# aggregating frequencies

Hello,

I have a question about aggregating frequencies. In short, each observation has a family ID and a marker that says if the observation is for an adult or a child. (example data below). NOTE: the real dataset included 1000s of families.

001      1     0
001      0     1
001      0     1
002      1     0
002      1     0
002      0     1
002      0     1
002      0     1
002      0     1
003      1     0
003      0     1
003      0     1
004      1     0
004      0     1
004      0     1

I need to determine how many families have 1 child, or 2 children, etc...

The output should look like the following:

#Child   #families

1            0

2            3

3            0

4            1

Can anyone offer advise on how to approach this? I tried the following without success:

PROC SUMMARY data=in;
class FamID;
output out=agg sum=chld adlt;
run;

PROC TABULATE data=in;
class FamID;
var chld;
table chld;
run;

I'm sure that I'm overthinking this, but I'm stuck. Any help would be appreciated.

Thank you.

## Re: aggregating frequencies

Many ways to skin this cat ... I tend to favor PROC FREQ for counting.  Start by adding NWAY to the end of your PROC SUMMARY statement.  Then continue:

proc freq data=AGG;

tables chld;

run;

The CHLD column is the number of children, and the FREQUENCY column is the number of families having that number of children.

## Provided material
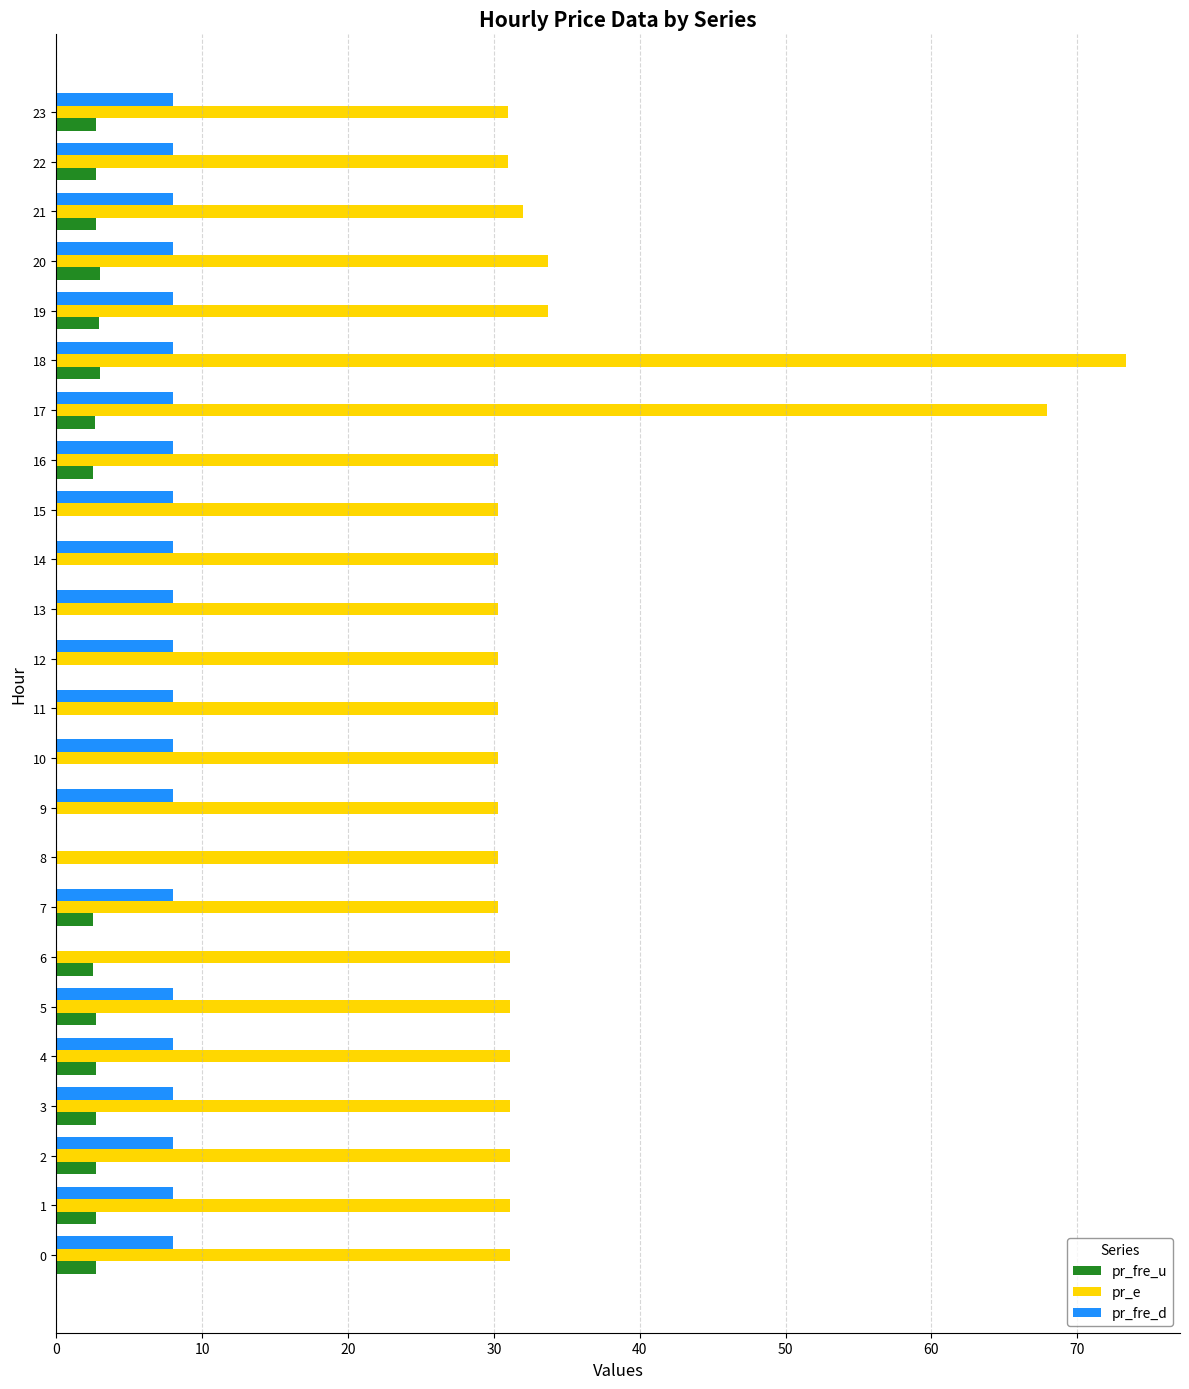

The pr_fre_d series shows 8.0 at 21. True or false?

True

## Exercises to complete
1. According to the forum thread on aggregating frequencies, which procedure does the reply favor for counting?
2. List every SAS procedure named in the forum thread on aggregating frequencies.
3. For each statement, say whether the forum thread on aggregating frequencies supports it, and quote the words that decide it.
(a) The real dataset covers thousands of families.
(b) The reply suggests adding NWAY to the PROC TABULATE statement.
(c) In the PROC FREQ output, the FREQUENCY column gives the number of children.

## Expected results
1. PROC FREQ

2. PROC SUMMARY, PROC TABULATE, PROC FREQ

3.
(a) Yes: "NOTE: the real dataset included 1000s of families."
(b) No: "Start by adding NWAY to the end of your PROC SUMMARY statement."
(c) No: "the FREQUENCY column is the number of families having that number of children."